Bank uses Fair Isaac rules management technology to comply with capital requirements.

To further its Basel Capital Accord (Basel II) compliance strategy, Banque Populaire (Paris, 5.7 billion euros in assets in 2002) has implemented Fair Isaac's (San Rafael, Calif.) Blaze Advisor rules management technology. The financial institution utilizes the software to develop credit risk management policies for its consumer and business portfolios.

In preparation for the Basel II compliance deadline, the bank first sought vendor proposals for risk management solutions in April 2003. Two months later, after reviewing a prototype of the Fair Isaac offering, Banque Populaire chose the vendor's Blaze Advisor technology, according to Francine Febvre, the bank's Basel II manager. The new technology allows the bank to apply business rules in its automated applications, including credit scoring, Febvre says.

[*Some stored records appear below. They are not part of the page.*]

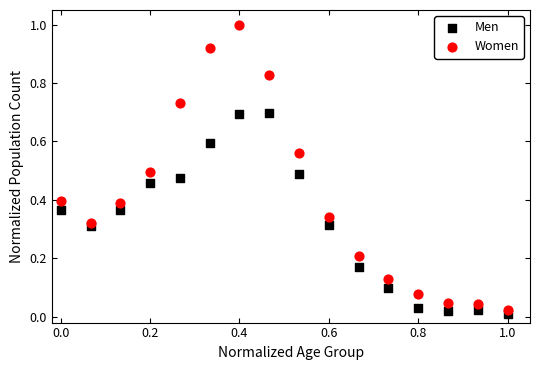

What is the X range (max minus min) for the scatter plot?

1.0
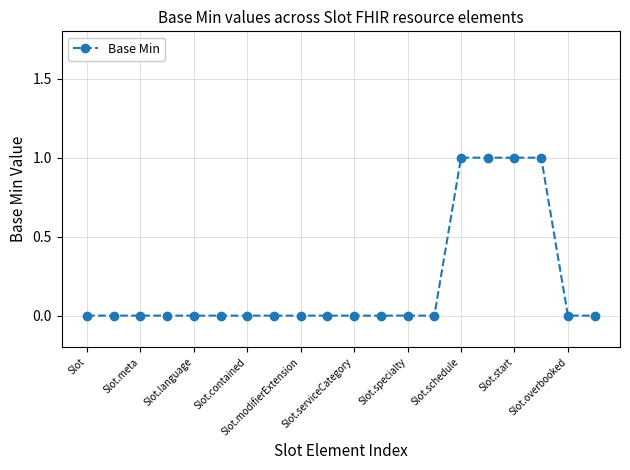

What is the greatest value displayed?

1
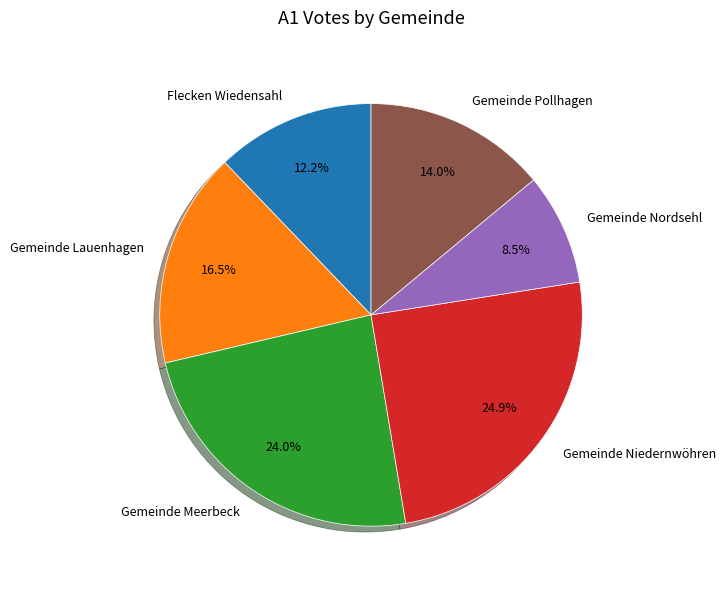

Which slice is the largest?

Gemeinde Niedernwöhren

Prior to implementing Blaze Advisor, Banque Populaire conducted credit scoring with a Java-based application that was problematic, Febvre says. "We had two major problems," she explains. "First, the intervention of computer programmers was necessary for the evolution of the scores. Second, programming costs were too high."

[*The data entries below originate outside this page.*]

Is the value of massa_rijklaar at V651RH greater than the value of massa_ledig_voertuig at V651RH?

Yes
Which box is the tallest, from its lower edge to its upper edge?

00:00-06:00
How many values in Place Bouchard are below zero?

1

And business analysts were not involved in the credit scoring process, she adds. To be prepared for Basel II compliance, the bank needed a more flexible solution. "We also needed to implement scores built with human experience - which is written in rules - and not only based on algorithms," she says. "This was not possible by using only traditional programming techniques." Blaze Advisor allows the bank's business analysts to develop and update risk management applications as international regulations change.

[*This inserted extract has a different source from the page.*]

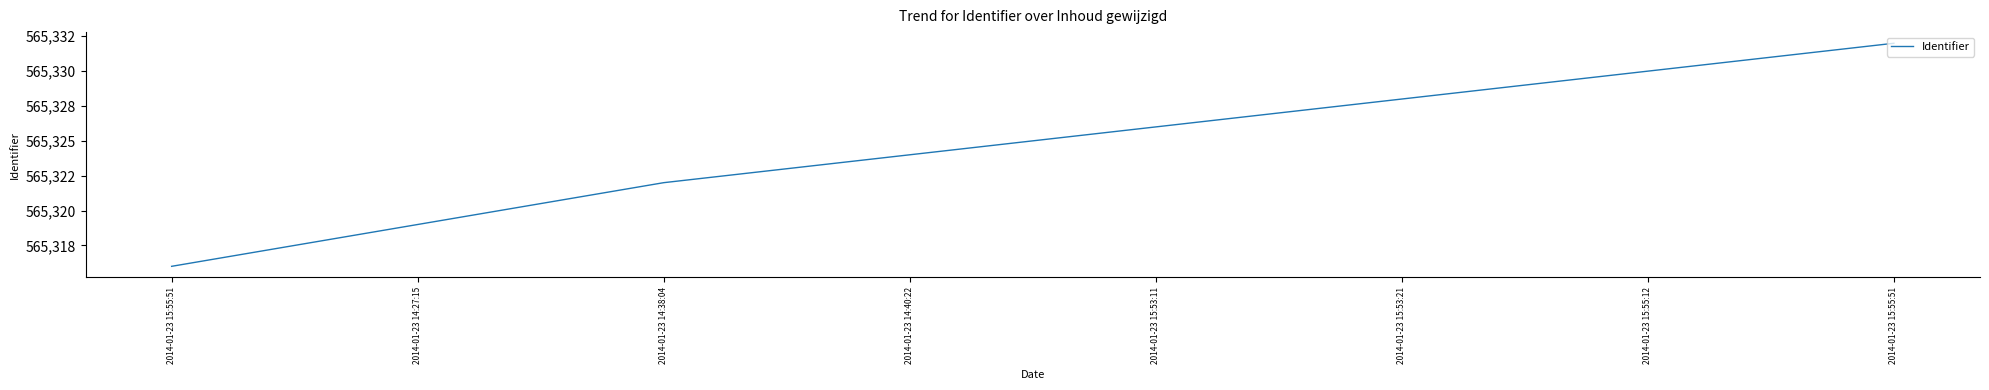

Does the chart display data point markers on the line(s)?

No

Banque Populaire also sought to cut costs with the implementation of the new business rules system. "We wanted to reduce our development and maintenance costs and allow users to easily modify the parameters of the scores," says Febvre. To accomplish this, the new solution needed to integrate seamlessly with the bank's existing technology environment, which includes Unix, WebSphere, Java and DB2, among other platforms, she adds.

Although the technical implementation was completed without any glitches, Febvre says the bank should have pushed analysts to practice working with the application during the implementation. "We should have involved users earlier in the process," she says. Because the technology is still new to users, there is a significant learning curve. "Computer engineers must now transfer their knowledge to users. We did not spend enough time to design a knowledge-oriented system, and we now have to review parts of our developed applications to make them more evolutionary."

As a result, Banque Populaire has not yet realized the full potential of Blaze Advisor. For now, the solution is used by computer programmers - not the business analysts involved in the credit scoring process. "The original goals will be met when Blaze Advisor will be used by [analysts], and not only by computer engineers," says Febvre. "The reduction of costs will be significant when this new technology will be used in other projects."

The flexibility of the Fair Isaac solution, however, has allowed Banque Populaire to reduce programming time - by as much as 30 percent, the vendor asserts.

Snapshot

Institution: Banque Populaire (Paris).

Assets: 5.7 billion euros.

Business Challenge: Comply with Basel II capital requirements and involve business analysts in credit scoring.

Solution: Fair Isaac's (San Rafael, Calif.) Blaze Advisor rules management system.